Il est plus facile de saisir l'ampleur de ces changements si vous songez à la nature même d'un bureau. C'est un système d'information. Ce système a traditionnellement été fondé sur le papier. Il devient maintenant fondé sur l'électronique et se libère par conséquent des fichiers d'acier et de métal. Il n'est plus nécessaire d'aller au bureau; vous pouvez rejoindre le système d'information là où vous avez un terminal et un téléphone. Ceci peut se faire dans un hôtel à l'autre extrémité du continent ou à domicile, d'où l'expression "travail à la pièce" et la réapparition du travail à domicile comme nouvelle option de travail. J'espère y revenir un peu plus tard car j'ai de graves inquiétudes quant au potentiel d'exploitation, de l'exploitation des femmes surtout, si cette formule devenait la seule option de travail disponible. Cependant, nous pénétrons dans le bureau de l'avenir.

Afin de rejoindre le système d'information électronique qu'est le bureau de l'avenir, il suffit de mettre votre terminal en marche. Ceci équivaut au geste d'ouvrir la porte de votre bureau pour avoir accès à votre table de travail et à vos dossiers. Vous ferez probablement d'abord appel à votre calendrier électronique pour vérifier votre horaire de la journée. Vous examinerez peut-être ensuite les calendriers de vos subalternes pour vous assurer qu'ils aient du travail pour la journée. Enfin, vous examinez votre corbeille électronique où vous trouvez un message électronique de la part de votre patronne qui veut vous voir à son bureau à 1400 heures. Vous pitonnez une réponse qui rejoindra sa case postale électronique par voie électronique. Finalement, vous lisez une lettre d'un collègue d'un bureau régional qui voudrait voir les notes que vous avez prises lors d'une conférence à laquelle vous avez assisté récemment. Ces notes se trouvent dans votre dossier électronique personnel. Pour lui en envoyer une copie, vous n'avez qu'à pitonner l'accès au dossier, indiquer la commande et le nom de votre collègue et la tâche est faite. Inutile de chercher l'adresse et de la transcrire; l'adresse sera à l'annuaire électronique. Inutile d'en faire une copie; les notes, sous forme digitale, seront d'accès automatique.

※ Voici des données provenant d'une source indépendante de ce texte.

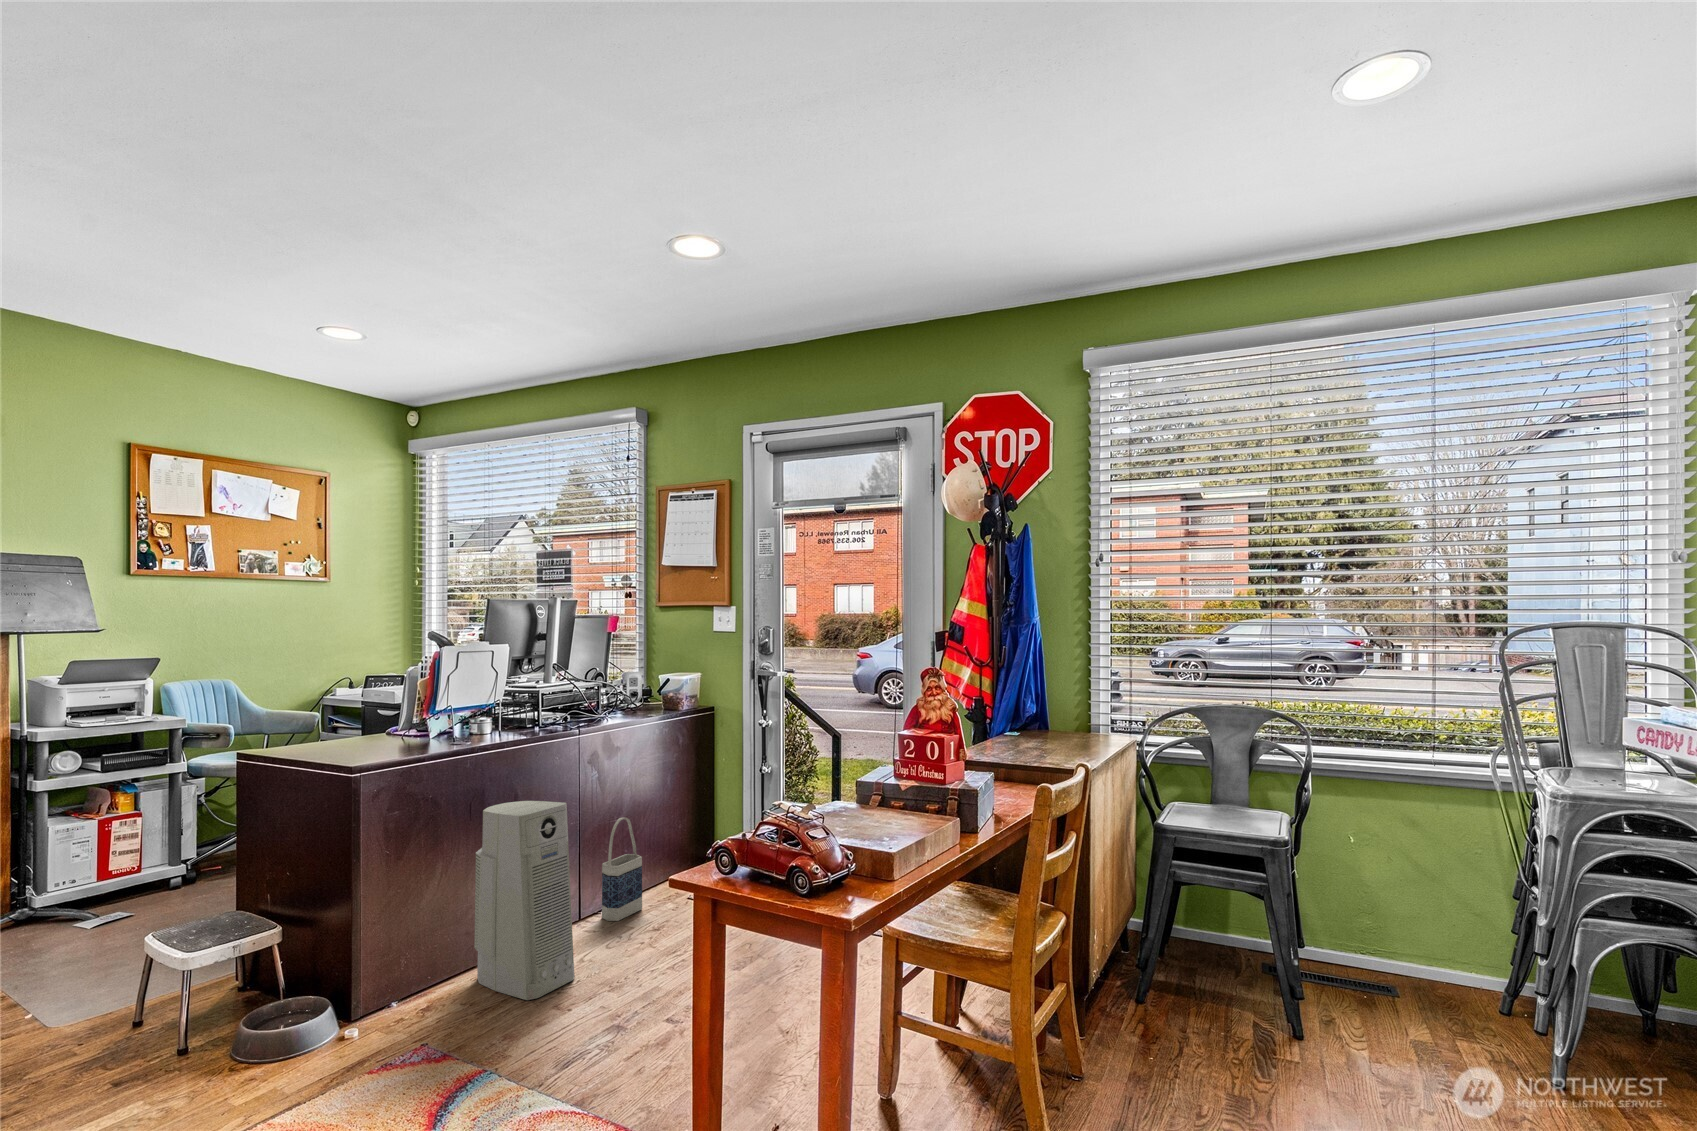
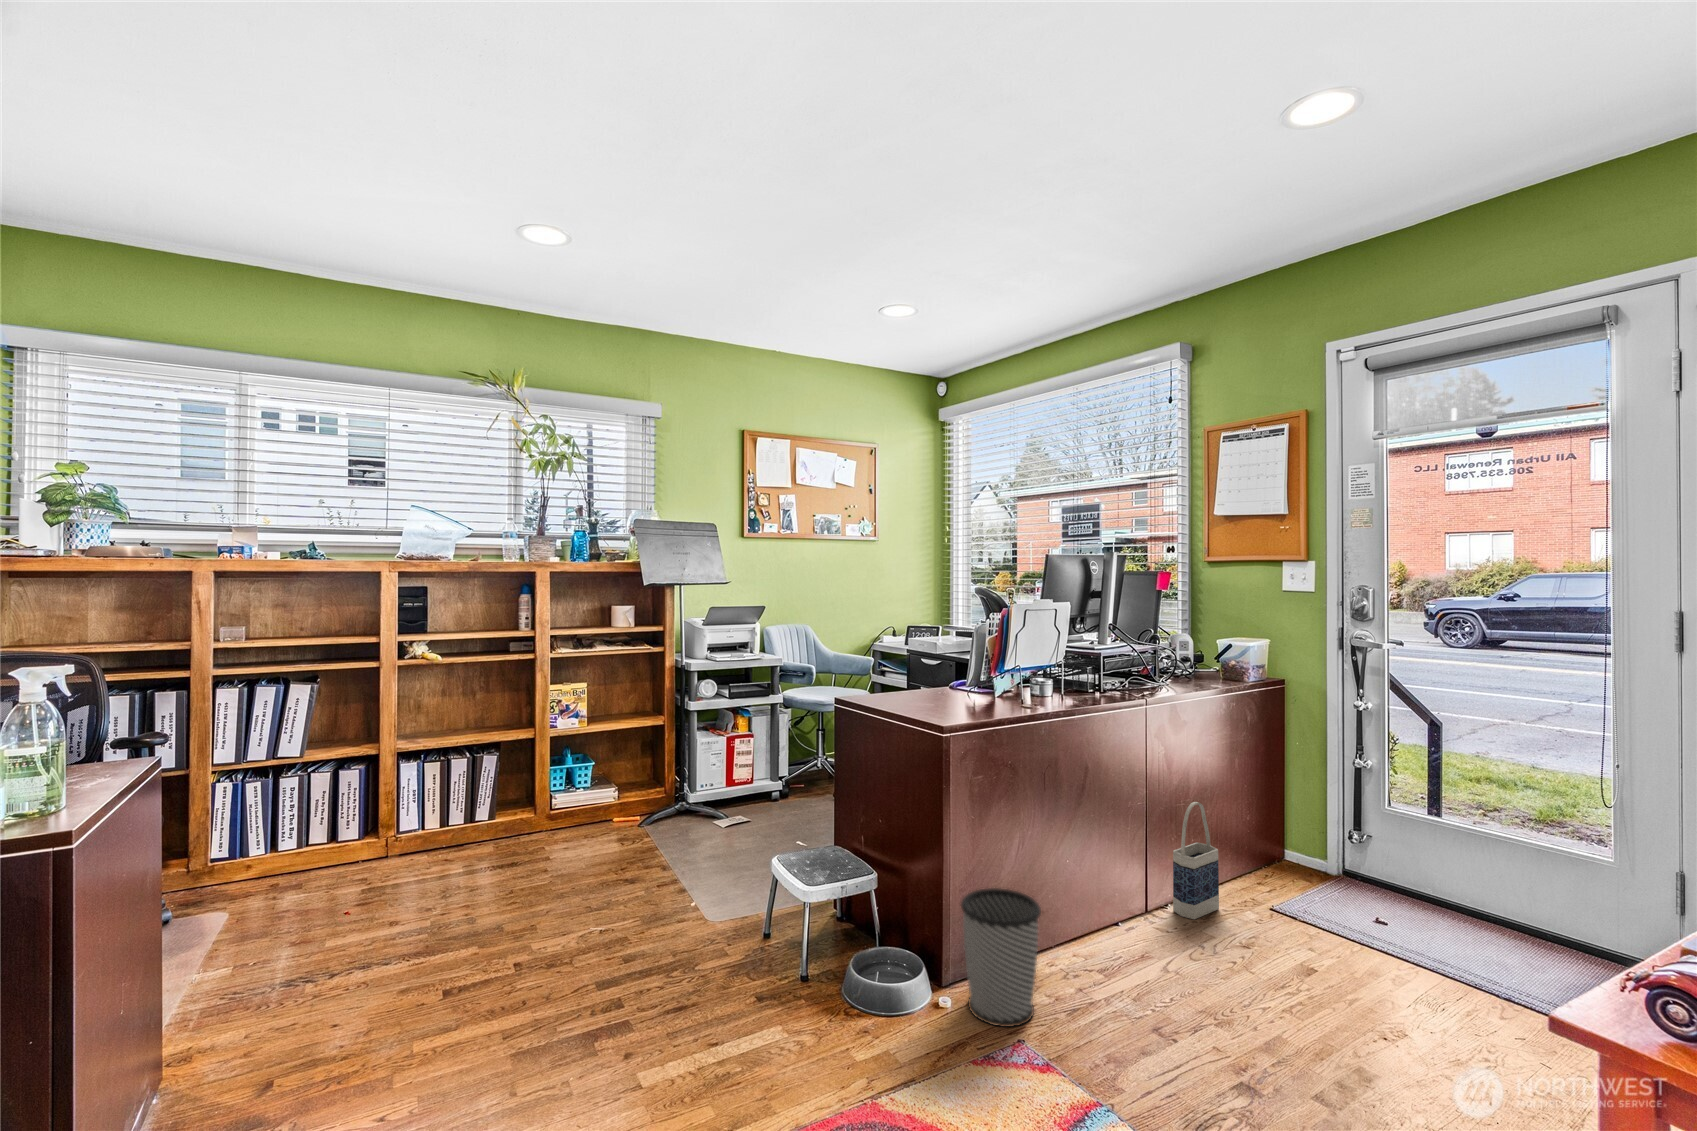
air purifier: present [474,801,575,1000] -> none [1054,777,1169,1010]
wastebasket: none [369,914,451,1040] -> present [961,888,1041,1027]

Dans un des bureaux où j'ai fait de la recherche pour mon livre, Women and the Chip (Les femmes et la puce), le groupe professionnel et gestionnaire accomplit à l'aide de micro- ordinateurs 75 % du travail que les secrétaires faisaient pour eux auparavant. Ils les appellent affectueusement « ma secrétaire électronique ».

J'ai constaté qu'ils ont recours à une curieuse sténographie dans leurs messages électroniques. C'est là un nouvel indice que l'automatisation fait disparaître l'écriture comme activité distincte. Avec les machines à traiter les textes, nous assistons à l'automatisation de la seconde copie dactylographiée dont on dit qu'elle représentait 70 % du temps consacré à la dactylographie. Les- lecteurs optiques permettent de convertir le matériel imprimé en messages électroniques sans l'intervention d'une perforeuse ou d'une opératrice de saisies de données. Et comme les Systèmes d'informatique sont de plus en plus aptes à se relier ou à se parler, l'intermédiaire humain n'est plus nécessaire là non plus. Ainsi, le recyclage des femmes de l'écriture sur papier à l'écriture sur terminaux n'est au mieux qu'une mesure à court terme. La demande des opératrices de saisies de données est déjà en baisse. Les perforeuses sont dépassées. En ce qui concerne la nouvelle occupation tant vantée du traitement des textes, lorsque j'ai adressé la parole au printemps dernier à Peterborough (Ontario), un panéliste du bureau local de la main-d'œuvre nous a dit qu'il y avait environ 700 opérateurs spécialisés dans le traitement des textes sans emploi dans la région de Peterborough.


On pourrait rencontrer une formule comme celle-ci: L M le T.